[Extracted page text data]
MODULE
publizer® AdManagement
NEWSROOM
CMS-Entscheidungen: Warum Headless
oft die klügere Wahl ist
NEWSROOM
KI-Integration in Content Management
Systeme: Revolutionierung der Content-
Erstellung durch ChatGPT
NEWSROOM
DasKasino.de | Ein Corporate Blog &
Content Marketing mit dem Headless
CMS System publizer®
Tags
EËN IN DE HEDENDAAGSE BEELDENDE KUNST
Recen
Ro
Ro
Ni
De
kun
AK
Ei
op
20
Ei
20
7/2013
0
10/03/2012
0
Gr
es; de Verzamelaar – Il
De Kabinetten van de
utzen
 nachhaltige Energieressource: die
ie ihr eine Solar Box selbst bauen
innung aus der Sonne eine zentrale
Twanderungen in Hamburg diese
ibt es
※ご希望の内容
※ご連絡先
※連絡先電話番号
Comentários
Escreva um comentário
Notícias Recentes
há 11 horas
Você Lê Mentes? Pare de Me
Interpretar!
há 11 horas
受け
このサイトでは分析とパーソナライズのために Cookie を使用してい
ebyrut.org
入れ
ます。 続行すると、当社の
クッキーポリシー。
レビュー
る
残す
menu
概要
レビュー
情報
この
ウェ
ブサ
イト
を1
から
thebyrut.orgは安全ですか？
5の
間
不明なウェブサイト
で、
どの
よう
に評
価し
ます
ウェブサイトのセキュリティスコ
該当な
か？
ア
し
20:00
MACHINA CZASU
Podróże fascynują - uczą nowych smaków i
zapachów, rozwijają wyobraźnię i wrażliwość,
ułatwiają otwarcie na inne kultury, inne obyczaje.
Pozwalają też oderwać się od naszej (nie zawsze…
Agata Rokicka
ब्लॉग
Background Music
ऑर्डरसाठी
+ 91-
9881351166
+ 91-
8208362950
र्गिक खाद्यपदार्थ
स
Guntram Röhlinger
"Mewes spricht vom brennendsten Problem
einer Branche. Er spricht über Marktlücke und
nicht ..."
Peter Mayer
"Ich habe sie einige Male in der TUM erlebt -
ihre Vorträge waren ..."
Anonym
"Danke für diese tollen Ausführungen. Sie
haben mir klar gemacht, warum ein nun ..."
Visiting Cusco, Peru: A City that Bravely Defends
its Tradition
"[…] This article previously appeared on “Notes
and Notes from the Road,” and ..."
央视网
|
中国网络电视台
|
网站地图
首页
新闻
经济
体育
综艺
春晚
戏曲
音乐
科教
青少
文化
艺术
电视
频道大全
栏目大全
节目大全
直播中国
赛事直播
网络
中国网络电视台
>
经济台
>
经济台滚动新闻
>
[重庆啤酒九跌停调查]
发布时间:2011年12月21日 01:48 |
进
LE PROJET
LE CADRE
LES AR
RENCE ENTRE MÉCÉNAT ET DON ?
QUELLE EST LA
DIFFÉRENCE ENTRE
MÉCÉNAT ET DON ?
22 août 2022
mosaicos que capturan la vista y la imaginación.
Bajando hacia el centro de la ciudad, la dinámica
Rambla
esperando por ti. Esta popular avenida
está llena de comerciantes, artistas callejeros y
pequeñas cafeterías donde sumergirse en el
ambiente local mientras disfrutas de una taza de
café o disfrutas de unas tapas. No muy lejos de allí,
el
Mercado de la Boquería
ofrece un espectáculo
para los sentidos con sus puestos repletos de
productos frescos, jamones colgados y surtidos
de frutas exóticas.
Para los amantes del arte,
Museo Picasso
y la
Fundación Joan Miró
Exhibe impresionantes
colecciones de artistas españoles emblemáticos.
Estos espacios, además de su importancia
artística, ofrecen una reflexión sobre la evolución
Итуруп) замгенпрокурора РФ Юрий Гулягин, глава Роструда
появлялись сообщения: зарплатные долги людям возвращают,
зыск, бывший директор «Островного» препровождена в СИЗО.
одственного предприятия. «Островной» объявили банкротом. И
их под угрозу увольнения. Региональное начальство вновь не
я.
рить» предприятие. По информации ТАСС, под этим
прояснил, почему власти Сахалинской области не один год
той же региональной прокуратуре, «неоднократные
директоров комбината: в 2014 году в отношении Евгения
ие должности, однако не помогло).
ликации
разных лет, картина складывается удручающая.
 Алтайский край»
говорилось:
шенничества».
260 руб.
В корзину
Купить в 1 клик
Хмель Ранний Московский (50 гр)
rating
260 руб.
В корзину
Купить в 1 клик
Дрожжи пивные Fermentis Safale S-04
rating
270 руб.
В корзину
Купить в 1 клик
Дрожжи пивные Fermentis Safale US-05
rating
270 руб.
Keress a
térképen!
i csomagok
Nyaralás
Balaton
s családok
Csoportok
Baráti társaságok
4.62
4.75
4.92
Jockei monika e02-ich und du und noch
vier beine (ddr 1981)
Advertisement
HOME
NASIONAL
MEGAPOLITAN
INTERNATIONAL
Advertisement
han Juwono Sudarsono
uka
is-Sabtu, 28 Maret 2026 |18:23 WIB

**Job item:**
Please transcribe all of the entries precisely.

**Result of this exercise:**
MODULE
publizer® AdManagement
NEWSROOM
CMS-Entscheidungen: Warum Headless
oft die klügere Wahl ist
NEWSROOM
KI-Integration in Content Management
Systeme: Revolutionierung der Content-
Erstellung durch ChatGPT
NEWSROOM
DasKasino.de | Ein Corporate Blog &
Content Marketing mit dem Headless
CMS System publizer®
Tags
EËN IN DE HEDENDAAGSE BEELDENDE KUNST
Recen
Ro
Ro
Ni
De
kun
AK
Ei
op
20
Ei
20
7/2013
0
10/03/2012
0
Gr
es; de Verzamelaar – Il
De Kabinetten van de
utzen
 nachhaltige Energieressource: die
ie ihr eine Solar Box selbst bauen
innung aus der Sonne eine zentrale
Twanderungen in Hamburg diese
ibt es
※ご希望の内容
※ご連絡先
※連絡先電話番号
Comentários
Escreva um comentário
Notícias Recentes
há 11 horas
Você Lê Mentes? Pare de Me
Interpretar!
há 11 horas
受け
このサイトでは分析とパーソナライズのために Cookie を使用してい
ebyrut.org
入れ
ます。 続行すると、当社の
クッキーポリシー。
レビュー
る
残す
menu
概要
レビュー
情報
この
ウェ
ブサ
イト
を1
から
thebyrut.orgは安全ですか？
5の
間
不明なウェブサイト
で、
どの
よう
に評
価し
ます
ウェブサイトのセキュリティスコ
該当な
か？
ア
し
20:00
MACHINA CZASU
Podróże fascynują - uczą nowych smaków i
zapachów, rozwijają wyobraźnię i wrażliwość,
ułatwiają otwarcie na inne kultury, inne obyczaje.
Pozwalają też oderwać się od naszej (nie zawsze…
Agata Rokicka
ब्लॉग
Background Music
ऑर्डरसाठी
+ 91-
9881351166
+ 91-
8208362950
र्गिक खाद्यपदार्थ
स
Guntram Röhlinger
"Mewes spricht vom brennendsten Problem
einer Branche. Er spricht über Marktlücke und
nicht ..."
Peter Mayer
"Ich habe sie einige Male in der TUM erlebt -
ihre Vorträge waren ..."
Anonym
"Danke für diese tollen Ausführungen. Sie
haben mir klar gemacht, warum ein nun ..."
Visiting Cusco, Peru: A City that Bravely Defends
its Tradition
"[…] This article previously appeared on “Notes
and Notes from the Road,” and ..."
央视网
|
中国网络电视台
|
网站地图
首页
新闻
经济
体育
综艺
春晚
戏曲
音乐
科教
青少
文化
艺术
电视
频道大全
栏目大全
节目大全
直播中国
赛事直播
网络
中国网络电视台
>
经济台
>
经济台滚动新闻
>
[重庆啤酒九跌停调查]
发布时间:2011年12月21日 01:48 |
进
LE PROJET
LE CADRE
LES AR
RENCE ENTRE MÉCÉNAT ET DON ?
QUELLE EST LA
DIFFÉRENCE ENTRE
MÉCÉNAT ET DON ?
22 août 2022
mosaicos que capturan la vista y la imaginación.
Bajando hacia el centro de la ciudad, la dinámica
Rambla
esperando por ti. Esta popular avenida
está llena de comerciantes, artistas callejeros y
pequeñas cafeterías donde sumergirse en el
ambiente local mientras disfrutas de una taza de
café o disfrutas de unas tapas. No muy lejos de allí,
el
Mercado de la Boquería
ofrece un espectáculo
para los sentidos con sus puestos repletos de
productos frescos, jamones colgados y surtidos
de frutas exóticas.
Para los amantes del arte,
Museo Picasso
y la
Fundación Joan Miró
Exhibe impresionantes
colecciones de artistas españoles emblemáticos.
Estos espacios, además de su importancia
artística, ofrecen una reflexión sobre la evolución
Итуруп) замгенпрокурора РФ Юрий Гулягин, глава Роструда
появлялись сообщения: зарплатные долги людям возвращают,
зыск, бывший директор «Островного» препровождена в СИЗО.
одственного предприятия. «Островной» объявили банкротом. И
их под угрозу увольнения. Региональное начальство вновь не
я.
рить» предприятие. По информации ТАСС, под этим
прояснил, почему власти Сахалинской области не один год
той же региональной прокуратуре, «неоднократные
директоров комбината: в 2014 году в отношении Евгения
ие должности, однако не помогло).
ликации
разных лет, картина складывается удручающая.
 Алтайский край»
говорилось:
шенничества».
260 руб.
В корзину
Купить в 1 клик
Хмель Ранний Московский (50 гр)
rating
260 руб.
В корзину
Купить в 1 клик
Дрожжи пивные Fermentis Safale S-04
rating
270 руб.
В корзину
Купить в 1 клик
Дрожжи пивные Fermentis Safale US-05
rating
270 руб.
Keress a
térképen!
i csomagok
Nyaralás
Balaton
s családok
Csoportok
Baráti társaságok
4.62
4.75
4.92
Jockei monika e02-ich und du und noch
vier beine (ddr 1981)
Advertisement
HOME
NASIONAL
MEGAPOLITAN
INTERNATIONAL
Advertisement
han Juwono Sudarsono
uka
is-Sabtu, 28 Maret 2026 |18:23 WIB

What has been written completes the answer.